### Suas tarefas
• 1. Responda com base no trecho sobre gestão pública:
(a) Quais instituições de controle burocrático são dadas como exemplo?
(b) Quais são as duas alternativas apontadas para melhorar a qualidade tanto do controle quanto da gestão?
(c) Quais métodos inovadores são citados para a política de capacitação?
• 2. Por favor, escreva a continuação do trecho sobre gestão pública a partir da última frase apresentada.

### Trecho selecionado
+-------+

Outros aspectos que recorrentemente vem sendo questionados envolvem o empoderamento das instituições de controle burocrático, e.g., ministério público, tribunais de contas e controladorias, e a judicialização das políticas públicas. Se por um lado, esses processos trouxeram avanços no combate à corrupção e efetivação dos direitos e garantias sociais, por outro, também provocaram e continuam provocando barreiras e dificuldades para o aperfeiçoamento da gestão pública. Nesse contexto, o desenvolvimento de arranjos democráticos de governança pública, que equilibre a autonomia e responsabilização dos agentes públicos, exige a construção de uma diálogo contínuo entre esses atores, para aperfeiçoar a coordenação e cooperação nas atividades de auditoria e avaliação das políticas do Poder Executivo. A criação de fóruns permanentes de diálogo e alinhamento de interpretações sobre normas e sistemas, inclusive com representantes da sociedade civil, e a criação de câmaras de arbitragem para resolução de dúvidas e questões entre gestores e controladores não sanadas nesses fóruns são duas alternativas que podem promover a melhoria da qualidade tanto do controle, quanto da gestão.
Finalmente, a última dimensão dessa abrangente estratégia de ação na gestão consiste na incorporação definitiva da inovação na agenda prioritária do setor público. O tema é considerado um dos conceitos mágicos da administração, ou seja, carrega tanto juízo de valor e positividade que pouco se avançou na sua operacionalização. Por isso, a busca incessante de práticas inovadoras nas organizações públicas necessita que ultrapasse a rasa esfera do discurso. O desenvolvimento, de fato, da cultura de inovação na máquina pública demanda investimentos em espaços de criatividade (laboratórios, escritórios, equipes de inovação, etc.), fomento ao constante experimentação (prática de tentativa e erro), incentivos e prêmios, política de capacitação em métodos inovadores (design thinking, métodos ágeis, gamificação, behavioral insights, entre outros). Assim, é possível vislumbrar, de fato, o setor público brasileiro acompanhando essa tendência, já disseminada nas nações mais desenvolvidas, que tende a contribuir para aperfeiçoamentos nos processos e serviços governamentais.

+-------+

Dados de compreensão de gráficos:

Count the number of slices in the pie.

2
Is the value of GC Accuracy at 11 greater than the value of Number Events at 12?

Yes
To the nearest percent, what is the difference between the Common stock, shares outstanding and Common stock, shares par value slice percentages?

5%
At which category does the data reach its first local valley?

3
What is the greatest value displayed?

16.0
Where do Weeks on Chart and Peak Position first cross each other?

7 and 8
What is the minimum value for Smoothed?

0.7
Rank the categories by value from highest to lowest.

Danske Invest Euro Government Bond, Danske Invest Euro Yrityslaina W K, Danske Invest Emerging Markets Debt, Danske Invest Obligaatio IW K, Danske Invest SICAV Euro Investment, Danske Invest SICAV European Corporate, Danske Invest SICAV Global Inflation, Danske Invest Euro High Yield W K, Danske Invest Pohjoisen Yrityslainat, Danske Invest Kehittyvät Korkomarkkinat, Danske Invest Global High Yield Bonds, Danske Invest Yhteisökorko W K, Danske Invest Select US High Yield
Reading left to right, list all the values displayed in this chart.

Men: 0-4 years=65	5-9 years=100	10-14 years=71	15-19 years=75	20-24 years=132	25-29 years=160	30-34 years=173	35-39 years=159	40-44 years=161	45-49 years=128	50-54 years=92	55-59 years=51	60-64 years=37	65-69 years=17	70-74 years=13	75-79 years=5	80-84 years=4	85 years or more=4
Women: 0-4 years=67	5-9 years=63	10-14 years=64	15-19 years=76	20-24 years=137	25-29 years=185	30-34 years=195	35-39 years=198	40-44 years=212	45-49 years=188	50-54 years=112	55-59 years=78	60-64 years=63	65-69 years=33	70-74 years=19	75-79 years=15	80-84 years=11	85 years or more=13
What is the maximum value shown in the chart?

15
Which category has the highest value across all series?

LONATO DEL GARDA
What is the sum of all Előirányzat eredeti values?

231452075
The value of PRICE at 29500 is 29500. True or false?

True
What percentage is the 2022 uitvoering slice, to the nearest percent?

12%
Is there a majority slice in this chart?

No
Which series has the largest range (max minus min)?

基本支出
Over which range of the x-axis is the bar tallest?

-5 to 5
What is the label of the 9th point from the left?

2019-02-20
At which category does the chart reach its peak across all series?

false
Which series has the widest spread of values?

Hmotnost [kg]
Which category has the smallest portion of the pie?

+-------+

### Respostas por item
• 1.
(a) Ministério público, tribunais de contas e controladorias.
(b) A criação de fóruns permanentes de diálogo e alinhamento de interpretações sobre normas e sistemas, inclusive com representantes da sociedade civil, e a criação de câmaras de arbitragem para resolução de dúvidas e questões entre gestores e controladores não sanadas nesses fóruns.
(c) Design thinking, métodos ágeis, gamificação e behavioral insights, entre outros.

• 2.
Indubitavelmente, esses desafios não são nada simples. Durante os processos eleitorais, normalmente, a temática de gestão é coadjuvante, o que, em boa medida, também se mantém no decorrer dos mandatos. Porém, os avanços em termos de indicadores socioeconômicos das últimas décadas estão muito mais relacionados às melhorias no campo da gestão pública do que propriamente da economia, especialmente, porque crescemos pouco e, em média, abaixo dos padrões internacionais no período. Logo, uma boa alternativa é apostar na construção de uma estratégia para a gestão pública, de forma dialogada com a sociedade, os servidores públicos e demais Poderes, que incorpore as tendências mais atuais da administração pública. E ainda, principalmente, reconheça os problemas, dilemas e desafios do setor público brasileiro. O não enfrentamento dessas questões a partir de em uma política deliberada tende a levar o próximo governo a recorrer a propostas generalistas sob discurso de panaceia que, ao fim ao cabo, pode provocar mais perda de legitimidade e confiança nas instituições públicas por parte da população.
Fonte: Estadão/Pedro Cavalcante, Doutor em Ciência Política e Professor de Pós-graduação da UnB, Enap e Idp.